§ BRIEF
Omit the pictures and output exactly the lines from the start of the entries through the line containing "red equipment bag, located at box=[103, 124, 115, 135]".

[Scene geometry reasoning data]
-*-*-

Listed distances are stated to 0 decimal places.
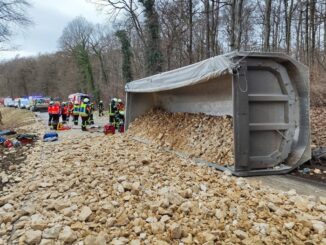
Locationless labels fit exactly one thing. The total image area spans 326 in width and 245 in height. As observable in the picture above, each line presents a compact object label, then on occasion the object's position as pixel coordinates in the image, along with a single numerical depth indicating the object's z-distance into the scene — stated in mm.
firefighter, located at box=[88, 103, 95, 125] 14387
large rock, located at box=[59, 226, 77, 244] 3135
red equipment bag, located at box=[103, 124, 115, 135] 11344
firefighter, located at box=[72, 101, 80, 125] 15006
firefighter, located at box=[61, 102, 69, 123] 16875
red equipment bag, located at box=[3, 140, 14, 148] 9389
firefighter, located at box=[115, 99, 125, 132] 12336
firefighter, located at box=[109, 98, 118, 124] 12893
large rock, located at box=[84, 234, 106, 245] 3049
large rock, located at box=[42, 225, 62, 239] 3234
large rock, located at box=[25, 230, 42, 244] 3184
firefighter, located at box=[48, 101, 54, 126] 15157
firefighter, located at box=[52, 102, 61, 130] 15055
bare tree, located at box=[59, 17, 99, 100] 38406
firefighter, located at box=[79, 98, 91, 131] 13418
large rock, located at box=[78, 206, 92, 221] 3553
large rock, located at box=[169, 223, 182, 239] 3119
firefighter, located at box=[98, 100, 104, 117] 24084
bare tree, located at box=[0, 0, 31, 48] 17355
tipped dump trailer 5215
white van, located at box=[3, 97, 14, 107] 50844
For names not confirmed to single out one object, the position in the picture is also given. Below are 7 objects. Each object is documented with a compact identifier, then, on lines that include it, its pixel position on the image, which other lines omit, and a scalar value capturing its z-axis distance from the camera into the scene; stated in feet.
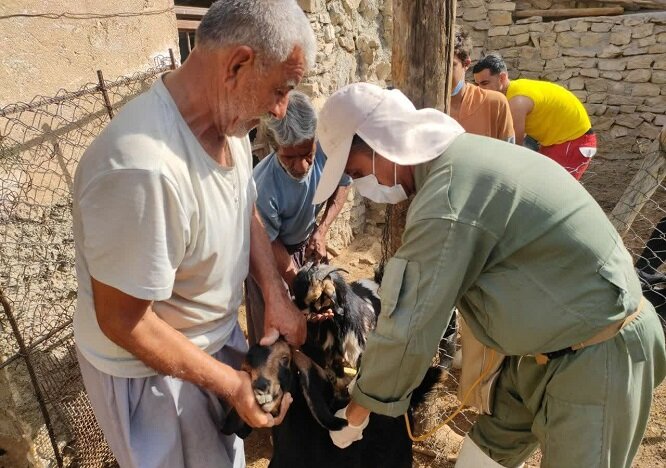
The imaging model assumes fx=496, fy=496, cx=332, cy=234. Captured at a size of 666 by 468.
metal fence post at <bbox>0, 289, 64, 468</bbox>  7.41
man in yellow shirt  16.07
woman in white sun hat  4.95
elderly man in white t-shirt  4.26
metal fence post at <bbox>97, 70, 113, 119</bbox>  8.68
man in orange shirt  12.65
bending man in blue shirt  8.78
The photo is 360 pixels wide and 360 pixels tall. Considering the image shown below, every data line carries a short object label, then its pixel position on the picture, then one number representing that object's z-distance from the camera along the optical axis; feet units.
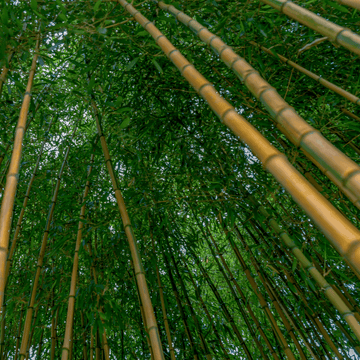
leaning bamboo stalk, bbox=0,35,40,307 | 3.34
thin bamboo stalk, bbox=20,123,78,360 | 6.61
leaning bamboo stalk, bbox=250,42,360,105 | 5.88
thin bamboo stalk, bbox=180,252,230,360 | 9.67
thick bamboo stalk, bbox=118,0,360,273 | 2.12
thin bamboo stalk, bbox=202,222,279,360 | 8.74
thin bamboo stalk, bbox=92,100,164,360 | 4.99
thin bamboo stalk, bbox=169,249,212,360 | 8.73
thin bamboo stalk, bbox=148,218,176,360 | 8.31
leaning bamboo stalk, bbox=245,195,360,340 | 5.14
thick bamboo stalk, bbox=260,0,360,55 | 3.47
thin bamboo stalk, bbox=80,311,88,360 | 8.93
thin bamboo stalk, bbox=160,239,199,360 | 8.63
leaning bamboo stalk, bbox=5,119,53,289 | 7.67
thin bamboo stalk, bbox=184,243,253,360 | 9.16
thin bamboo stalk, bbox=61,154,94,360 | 6.02
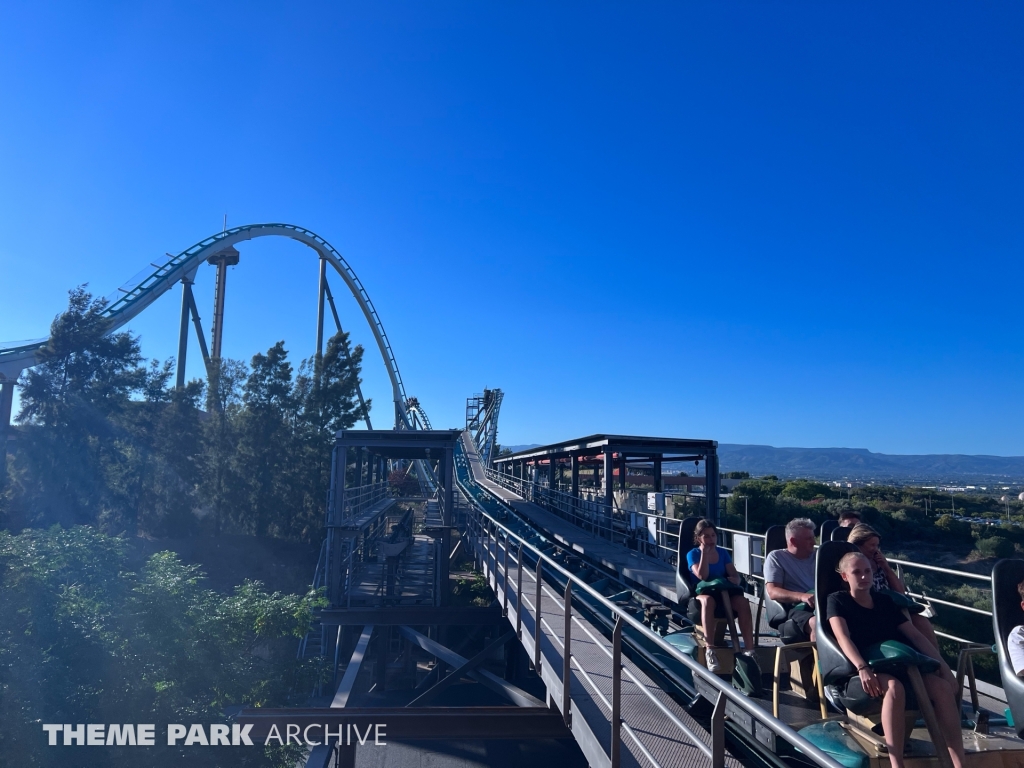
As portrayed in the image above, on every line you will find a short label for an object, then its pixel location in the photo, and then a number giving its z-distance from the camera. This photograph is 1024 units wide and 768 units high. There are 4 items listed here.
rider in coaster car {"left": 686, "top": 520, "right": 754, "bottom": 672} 4.26
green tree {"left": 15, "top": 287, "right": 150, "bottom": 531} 23.78
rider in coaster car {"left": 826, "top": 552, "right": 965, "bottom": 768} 2.76
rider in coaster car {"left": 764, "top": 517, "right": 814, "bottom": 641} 4.12
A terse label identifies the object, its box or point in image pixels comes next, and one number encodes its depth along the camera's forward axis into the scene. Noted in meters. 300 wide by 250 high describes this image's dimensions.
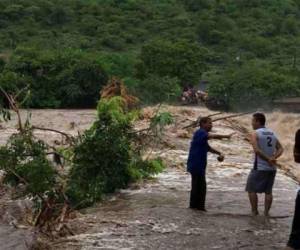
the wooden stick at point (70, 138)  14.47
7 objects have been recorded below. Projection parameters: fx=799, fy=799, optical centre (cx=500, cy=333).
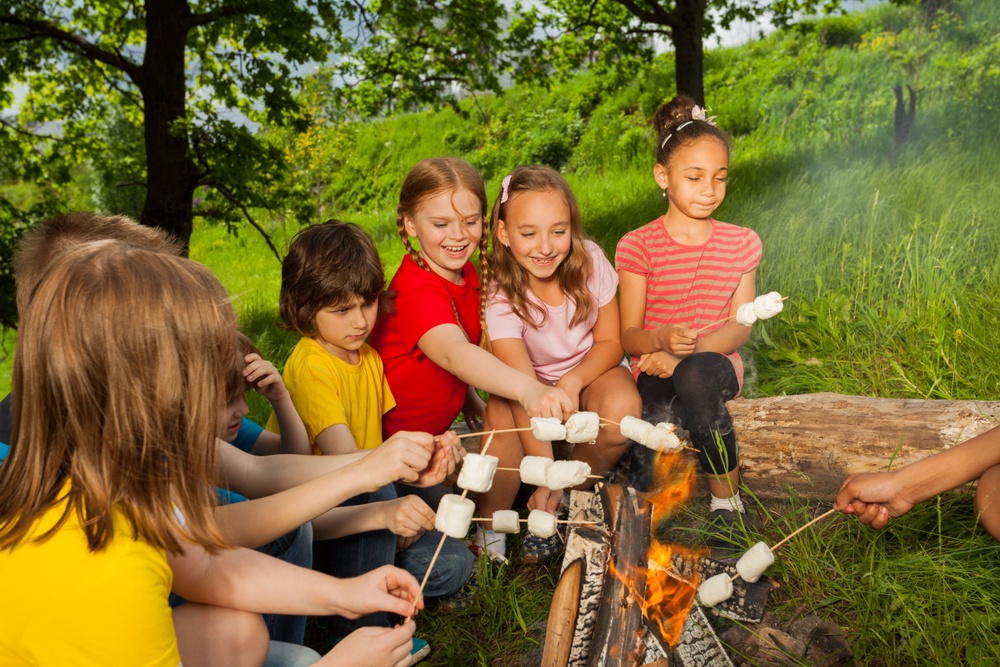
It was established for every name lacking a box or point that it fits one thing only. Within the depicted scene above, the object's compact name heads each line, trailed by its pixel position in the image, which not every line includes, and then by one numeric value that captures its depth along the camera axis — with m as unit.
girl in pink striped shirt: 3.22
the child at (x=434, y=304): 3.13
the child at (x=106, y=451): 1.52
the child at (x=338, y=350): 2.88
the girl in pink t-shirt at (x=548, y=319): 3.18
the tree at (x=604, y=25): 7.70
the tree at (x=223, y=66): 6.32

-*-*-

§ EXERCISE SOLUTION
Listed distances are stated to 0 decimal places.
Locationless labels fit exactly one thing. The total image area spans 326 in width and 245 in height. As observable in the picture above, each line presents a compact object label, then on occasion the object's position as pixel coordinates in the image, along with a single numerical depth indicating the object's z-distance into the scene — stated in mm.
firefighter, located at box=[88, 103, 95, 125] 14387
large rock, located at box=[59, 226, 77, 244] 3135
red equipment bag, located at box=[103, 124, 115, 135] 11344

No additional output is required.